STUDY SPECIES

Tenerife lizard (Gallotia galloti)

Head and Body length: 80-145 mm (males), 60-125 (females)

IUCN red list category: Least Concerned (LC)

 

Tenerife lizard live on Tenerife island and belong to lacertid lizards that occupy Europe, parts of Asia and Africa. They appear to have originated in north-west Africa and reached the eastern islands first, spreading westwards across the archipelago. They are often very dark, black, greyish or brownish with bright blue spots and patches of different sizes on the flanks. Some lizards can have also yellow spots and females are often striped. Young ones are often very different in colouration from adults with stripes on the back. They have a voice and often squeak. Tenerife lizards can be found across the whole island of Tenerife, from the coastline and up to the cone of Teide on over 3,700 m a.s.l. Their specific habitat is rocky substrate or sandy soil, but vegetation changes across the island, from space vegetation in the semi-desert like coastlines and high-altitude volcanic landscape, to Mediterranean and subtropical ecosystems in the mid altitudes and pine cloud forest and laurel forest ecosystems. In lowlands they are active all year round and they exhibit a very high preferred body temperature compared to other lacertids (approx. 31-36⁰C) Inactivity is connected with either too cold or too hot and dry conditions with less food available when they retreat to burrows and reduce their body temperature and metabolism to avoid stress. Tenerife lizards are food opportunists, where insects are abundant, they are predominately insectivorous and in other places they eat plants, vegetables and fruits. They can be viewed as pests in fields where they can reach high abundances and if crops are not protected, owners may incur damages.
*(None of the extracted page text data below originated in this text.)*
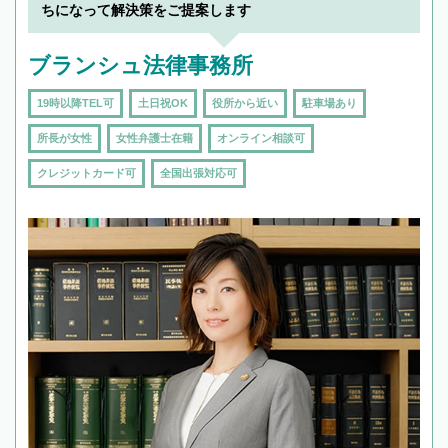
ちになって解決策をご提案します
ブランシュ法律事務所
19時以降TEL可
土日祝OK
役所から近い
駐車場あり
所長が女性
女性弁護士在籍
オンライン相談可
クレジットカード可
全国出張対応可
Horvath’s Rock lizard (Iberolacerta horvathi)

Head and Body length: 47-65 mm (males), 47-68 (females)

IUCN red list category: Near Threatened (NT)

 

Horvath’s Rock lizards is distributed in four countries: Italy, Austria, Slovenia and Croatia, where it occupies eastern Alps, northern-west Dinaric Mountains, showing an increase in abundance with altitude. They have brown or grey colouration of the back with two dark brown stripes on the sides. Stripes can have a serrated border and some individuals can have irregular black spotting on the back. They inhabit rocky substrates with sparse vegetation, such as mountain habitats, screes, walls, boulders and mostly avoiding urbanized areas. Their bodies are flattened that allows them effective thermoregulation in colder mountain habitats. They also have an extremely flattened head that allows them to enter narrow rocky crevices for shelters and seeking invertebrate prey. With long hind legs and fingers and sharp curved nails they can climb well on vertical or even overhanging walls. Horvath’s Rock lizards have a fine-tuned behavioural and physiological adaptations to harsh mountainous environments with long snowfall periods, high seasonal differences between dry and relatively cold summers and wet and cold winters. Multiple ecophysiological studies have shown that they are precise thermoregulators with narrow range of preferred body temperatures, they lose relatively low amount of water through respiratory-cutaneous route, and exhibit high metabolic activity potential that allows them to have high rate of metabolism over a short activity period. They are insectivorous. Phylogeographic analyses identified two main groups of Horvath’s Rock lizard, one in the north and one in the south. The gap of currently unsuitable habitat between the two groups was likely maintained during the previous interglacials and could have played a key role in the evolution of this geographically-restricted species.